La grève chez Postes Canada, un enjeu majeur

Le 25 septembre 2025, le Syndicat des travailleurs (es) des postes (STTP) lançait une grève générale donnant suite à une intention de transformation du service postal par le Gouvernement du Canada. Les conventions collectives en cause sont échues depuis le début 2024.
Depuis, les parties se regardent comme cheval et lapin dans une série de manifestations syndicales. D’abord, une grève est déclarée en novembre 2024 suivie d’une ordonnance de retour au travail. Puis des actions d’insatisfaction se sont manifestées subséquemment allant de l’interdiction des heures supplémentaires au refus de livrer des circulaires.

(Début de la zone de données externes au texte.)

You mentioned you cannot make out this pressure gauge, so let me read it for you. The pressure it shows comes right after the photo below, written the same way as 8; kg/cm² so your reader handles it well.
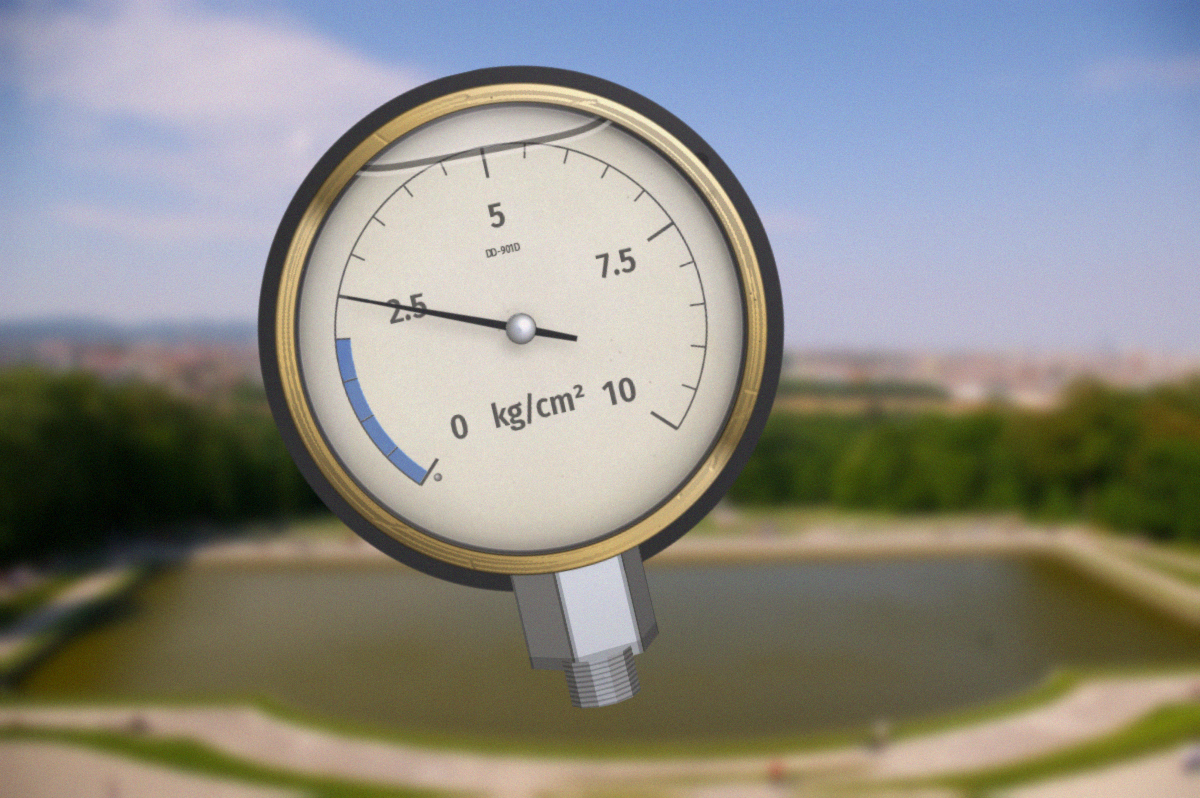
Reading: 2.5; kg/cm²
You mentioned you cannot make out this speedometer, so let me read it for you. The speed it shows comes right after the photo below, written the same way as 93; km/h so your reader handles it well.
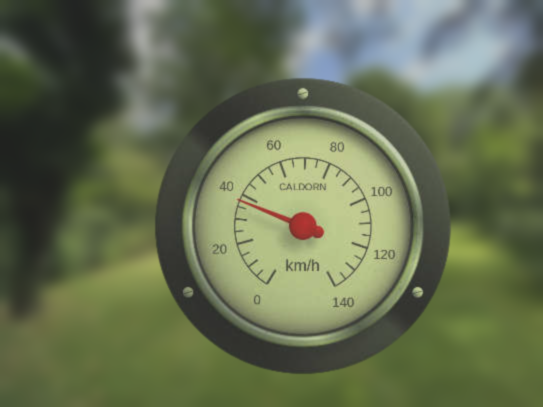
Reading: 37.5; km/h
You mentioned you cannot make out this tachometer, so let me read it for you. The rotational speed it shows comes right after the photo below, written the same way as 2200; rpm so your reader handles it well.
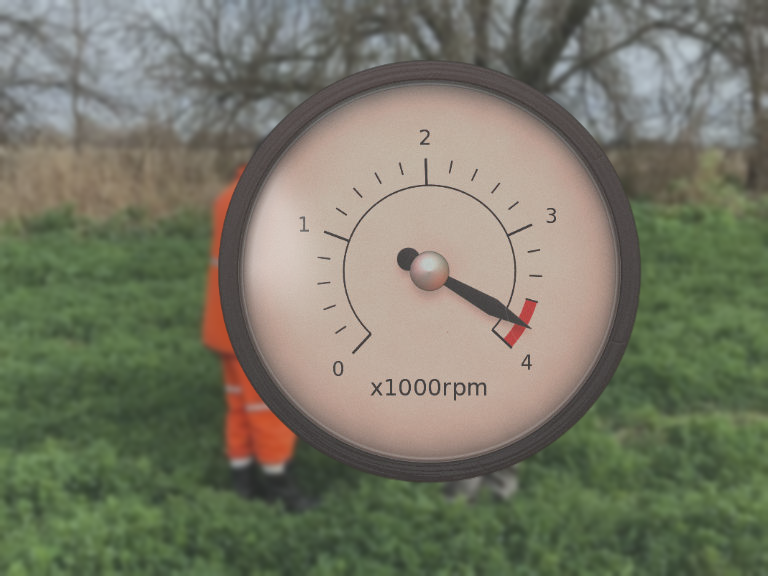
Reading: 3800; rpm
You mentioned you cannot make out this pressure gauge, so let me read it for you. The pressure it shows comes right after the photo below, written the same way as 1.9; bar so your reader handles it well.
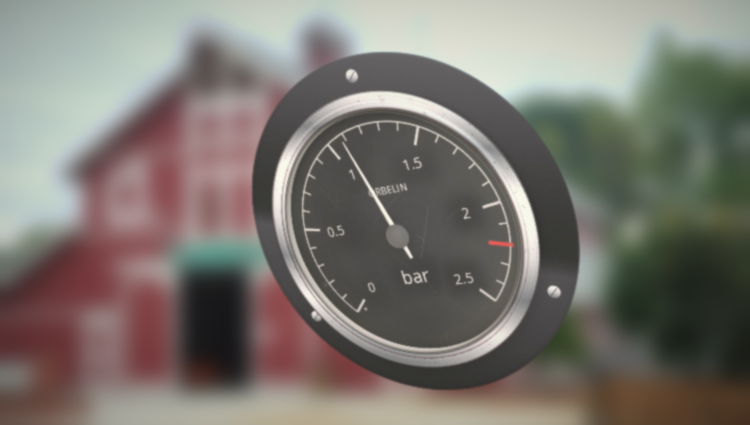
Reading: 1.1; bar
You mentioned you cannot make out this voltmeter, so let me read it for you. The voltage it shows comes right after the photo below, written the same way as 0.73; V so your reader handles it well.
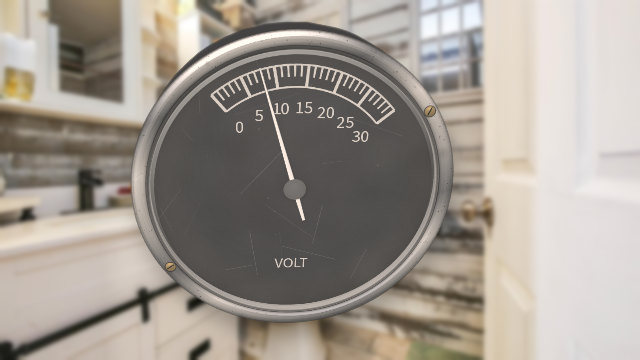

Le STTP représente 55 000 salariés distribués principalement dans deux conventions collectives, l’une pour les facteurs urbains et l’autre pour les facteurs ruraux ou suburbains.
Les causes de ce conflit de travail sont multiples: salaires, changements technologiques, réforme structurelle, situation financière déficitaire, concurrence du secteur privé et perte de marché.
Les parties vivent une situation asymétrique: d’une part le syndicat est ancré sur le maintien des acquis et d’autre part, l’employeur entend transformer le service postal pour le rendre viable.
Les revendications syndicales portent spécialement sur des salaires indexés à l’inflation, la retraite ou les avantages sociaux. S’ajoutent des garanties de maintien d’emploi face à l’automatisation ou, de manière générale, un refus global de toute réforme associée à un démantèlement du service postal public.
Par ailleurs, les revendications patronales s’appuient sur la survie financière de l’entreprise. L’employeur pointe du doigt des déficits antérieurs et anticipés qui, à son avis, sont insoutenables. Dès lors, le gouvernement entend procéder à une transformation radicale de Postes Canada qui affecterait plusieurs services traditionnels, notamment la livraison du courrier à domicile.
Mais l’histoire de Postes Canada est porteuse de réflexion. Depuis 20 ans, les livraisons de lettres, remplacées par les courriels, se sont affaissées d’un volume annuel de 5,5 milliards à deux milliards. En parallèle, le marché des colis s’est accru à cause du commerce en ligne.
Mais Postes Canada n’en a pas bénéficié. C’est le service postal privé qui l’a engrangé. Par conséquent, Postes Canada, antérieurement vecteur d’un service pancanadien essentiel, a perdu une large part de son utilité sociale. Reste notamment les avis de taxes ou d’impôts ou les chèques d’assistance sociale. Mais là aussi, Internet fait son œuvre contre la tradition postale.
Ce contexte a fait surgir un déficit annuel historique à une hauteur anticipée de 1,5 milliard de dollars en 2025. Dès lors, l’État y va d’une stratégie de négociation concessive où les réformes anticipées sont présentées comme étant indispensables. En soi, ce besoin de rationalisation est annonciateur du démantèlement, minimalement partiel, d’un service public national.
Et comme si tout cela n’était pas assez, l’intelligence artificielle n’a pas dit son dernier mot. Car elle pourrait s’avérer un passage obligé dans le futur du service postal. En effet, l’IA pourrait gérer les routes de livraison des facteurs en modulant les distances parcourues selon les volumes historiques. Elle pourrait également décider des modes de transports du courrier en fonction des priorités. Enfin, l’IA pourrait réduire diverses contraintes liées à la manutention des lettres ou colis afin d’en optimiser la livraison.
Quel est l’avenir de Postes Canada, en tenant compte de la montée de la poste privée pour les colis ou des communications électroniques pour le reste? Les stratégies de changement sont éminemment diversifiées: réduire la fréquence des livraisons (par exemple, trois fois par semaine), octroyer de nouvelles missions à Postes Canada comme des services bancaires légers, automatiser des centres de tri ou privatiser davantage.
En clair, le défi de cette négociation est majeur. Postes Canada est victime de la privatisation d’une part signifiante de ses activités et de la révolution de l’informatisation. Sans compter que l’IA est susceptible de l’affecter sensiblement.
Par conséquent, l’entreprise a perdu une partie importante de son utilité historique. Employeur et syndicat doivent trouver un compromis qui respecte d’une part la viabilité financière de Postes Canada et d’autre part, préserve des conditions de travail de qualité.
Cette grève marque un point de rupture d’un long déclin structurel. Postes Canada fait face à une transformation majeure.
Réaliser un tel changement postule une complicité patronale syndicale qui ne semble pas au rendez-vous. Depuis l’Arrêt Saskatchewan de la Cour suprême en 2015, ce changement ne peut être imposé. Les enjeux de la négociation devront être négociés ou arbitrés. Dans tous les cas, les parties ne sauraient construire leur avenir en prolongeant leur passé.